老人も戦争知らぬ者ばかり

 私の住んでいる室町という所は、阪急の創始者小林一三が明治の終わりに、日本で初めてサラリーマン向けに分譲した所で、その頃から街の自治会が米屋、薬屋、八百屋、出前屋から、郵便局、警察派出所、公民館から幼稚園まで作っていた纏まった古い町である。

 今では、家も人も殆ど入れ替わってしまっているが、まだその痕跡はあちこちに残っている。そんな関係もあってか、最近は若い人たちが、毎月一回、昔ながらの会館で「おいでやす」と称して、地域住民の自由な集まりをやっている。

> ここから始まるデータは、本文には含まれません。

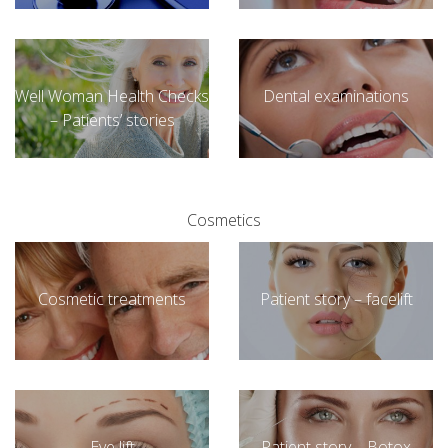
Well Woman Health Checks
Dental examinations
– Patients’ stories
Cosmetics
Cosmetic treatments
Patient story – facelift
Eye lift
Patient story – Botox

 我が家ももはや地域の古手であり、女房が以前に世話役のようなことをやらされていた関係もあり、誘われるままに、近所にどんな人が住んでいるかの参考にもなろうかと思って、何年か前に顔を出してみたことがあった。その後、コロナがあったりして遠のいていたが、「おいでやす」はずっと続いているので今回久しぶりで覗いてみた。

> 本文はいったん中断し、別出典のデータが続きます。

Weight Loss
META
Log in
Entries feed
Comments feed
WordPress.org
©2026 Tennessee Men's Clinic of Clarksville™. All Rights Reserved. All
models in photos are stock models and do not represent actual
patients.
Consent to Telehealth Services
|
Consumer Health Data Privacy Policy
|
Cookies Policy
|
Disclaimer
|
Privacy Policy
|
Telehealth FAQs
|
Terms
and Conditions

 昔は近くなので簡単に行った記憶があるが、今回はやはりトライウオーカーなる歩行補助器に頼らざるを得なかった。大勢集まる訳ではなく、7−8人の常連のような老人が来ているようであった。お茶とお菓子を頬張りながら、1〜2時間ばかり、お互いによもやま話に花を咲かせたり、トランプのババ抜きをしたりして解散ということになっているようである。

 だが、係の人たちが一所懸命工夫して何とか会を盛り上げようとしていることがよく分かった。最近は隣近所の交流が殆どないので、いざ災害というような時にも、お互いに助け合うようなことがスムースに行われるか疑問に思われ、平素から近隣の人たちが顔見知りになるだけでも良いのではないかと思われる。しかし、どうしても集まるのは暇を持て余してる老人ばかりということになりがちで、今回も例外ではなかった。

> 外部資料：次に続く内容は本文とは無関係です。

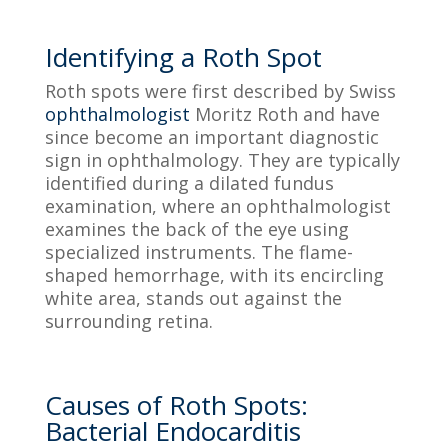
Identifying a Roth Spot
Roth spots were first described by Swiss
ophthalmologist
Moritz Roth and have
since become an important diagnostic
sign in ophthalmology. They are typically
identified during a dilated fundus
examination, where an ophthalmologist
examines the back of the eye using
specialized instruments. The flame-
shaped hemorrhage, with its encircling
white area, stands out against the
surrounding retina.
Causes of Roth Spots:
Bacterial Endocarditis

 私が最高齢で96歳、次が女房と、同じ90歳の男性ということであった。老人ばかりの集いなので当然戦時中の話などが出て来るのだろうと思っていたが、老人と言っても、もはや戦争を知っている者は私以外誰もいない。戦後の闇市や買い出しの話ぐらいである。思えばもう来年で戦後八十年であるから当然のことであろう。

 明治維新から敗戦までが七十七年であるから、それより長くなってしまったのである。私にとって明治維新はもう歴史上のことでしかなかったことを考えれば、私の運命を左右したあの戦争も、最早遠い昔のこととなってしまったのだなあと思わざるをえなかった。